OPA4314 Baxandall.TSC

  • Hi Andrew,

    Our audio expert is away on travel right now, but I wanted to try and get a prompt response back to you.

    According to OPA4314 data sheet Figure 1, Open-Loop Gain and Phase vs Frequency, the OPA4314 should have an inherent phase margin of about 90 degrees at 123 kHz. If it is oscillating, then the external feedback circuit connected between its output and back to its input is contributing delay that reduces the phase margin to zero. Whe that occurs positive feedback results and the circuit can oscillate. That result indicates that certain component settings of the Baxandall network are resulting in the positive feedback condition and leading to the instability.

    This Baxandall network is complex and analysis of it would be a time consuming task; especially, because of the mulitple feedback paths and variable components. There are analysis on line of the original two-channel network including the work done by Baxandall, published in Wireless World, in October 1952:

    His circuit didn't include the Mid control. When I search the web for 3-channel Baxandall circuits in Google images a number of variations on the circuit are shown:

    The 3-channel networks shown in the first several images do use different component values than yours. You might find that one of the variations provides a stable solution. You should be able to verify that with the TINA simulation.

    Regards, Thomas

    PA - Linear Applications Engineering 





  • Hi Thomas,

    Many thanks for your prompt reply - much appreciated.

    The circuit that I am using comes from Douglas Self's book "Small Signal Audio Design" as shown below:

    My component values are different because I am using 50K digital pots not 20K analog pots. The op amp in Self's circuit is an NE5532.

    Changing the component values in order to find a stable configuration as you suggest is a difficult since there is little room for manoeuvre once you have pinned down the -3dB cut-off points and gain(s) that you want. The other difficulty is that I can't create instability under simulation so I wouldn't know what set of values has fixed it.

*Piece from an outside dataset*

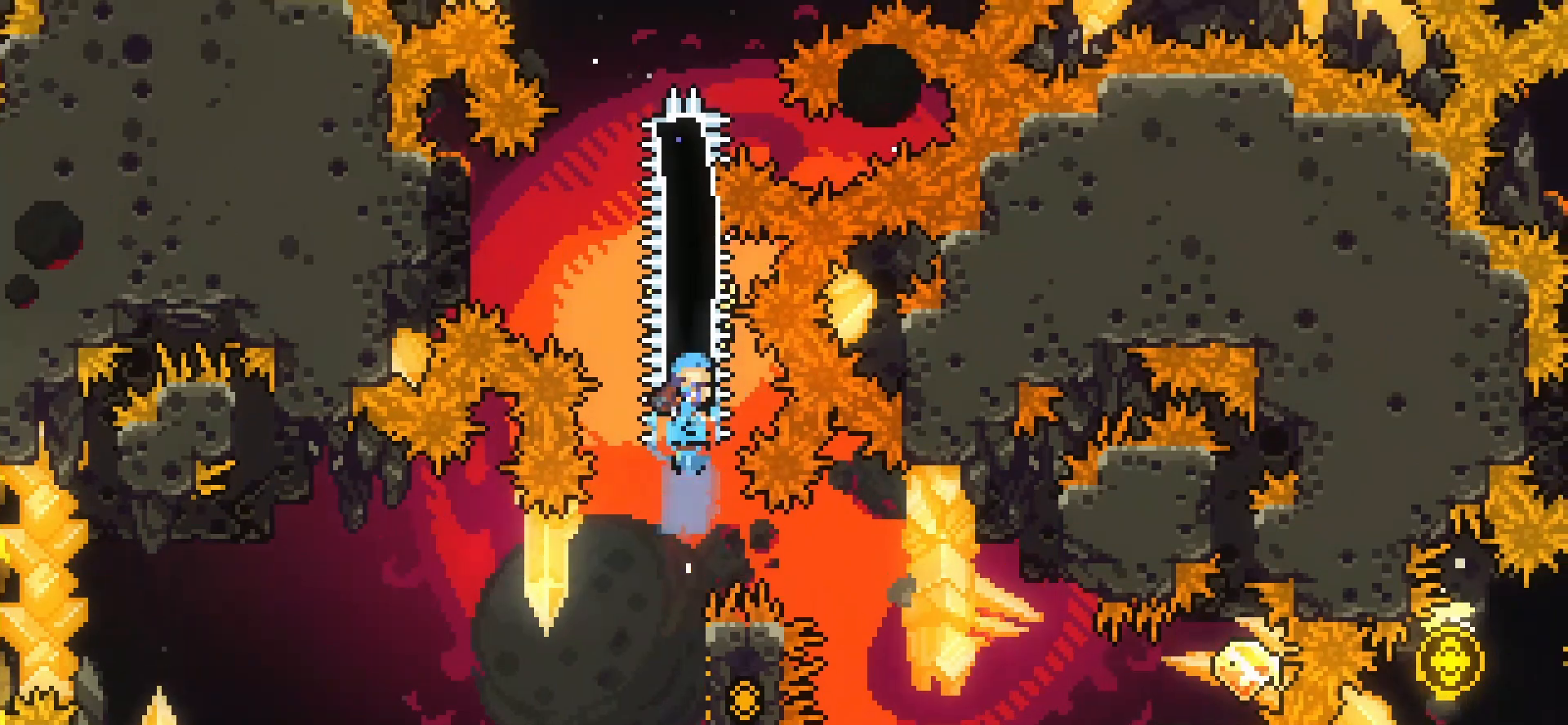
{"keys": ["dash", "left"], "events": [[417, "dash", "up"], [417, "grab", "up"], [500, "dash", "down"], [500, "left", "down"]]}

    FYI - I made a mistake in the measurement of the oscillation frequency - it is in the high 500K - 600KHz range under both load, no load and no input conditions - NOT 123KHz as previously stated. Also, the instability only occurs when the MID pot is at its 50% setting +/- a bit (i.e. 0dB gain). Setting the MID pot to either 0% or 100% does not cause oscillation.

    I will try and get a better model for the digital pots - right now I am modeling them as purely resistive - and see if I can get any further insights into the problem. From your perspective, do you know of any recurring problems that your customers have had with digital pots?



  • Hi Thomas,

    A reply to myself as I think I have fixed it. I modelled the digital pots using the input capacitances given in the datasheet. The circuit and frequency response curves are as follows:

    A nice little pole right around the frequency I'm seeing. Modifying the circuit with a 22pF feedback cap fixes it under simulation as follows:

    The value of 22pF was trial and error - nothing scientific I'm afraid. Anyway, I'll try this out on the prototype and get back to you to confirm if it fixes the problem or not.

    Kind regards,


  • Hi Thomas,

    Just to confirm that the above solution has been verified in the actual circuit so case closed. Thank your for your assistance.

    Kind regards,,
  • Hi Andrew,

    I have been out of the office on vacation a couple of weeks. Thank you for all the updates on your OPA4314 application and resolution of the stability issue. It is great that you were able to find a solution. There is always much more to be gained from resolving an issue on our own! Others will certainly benefit from your findings.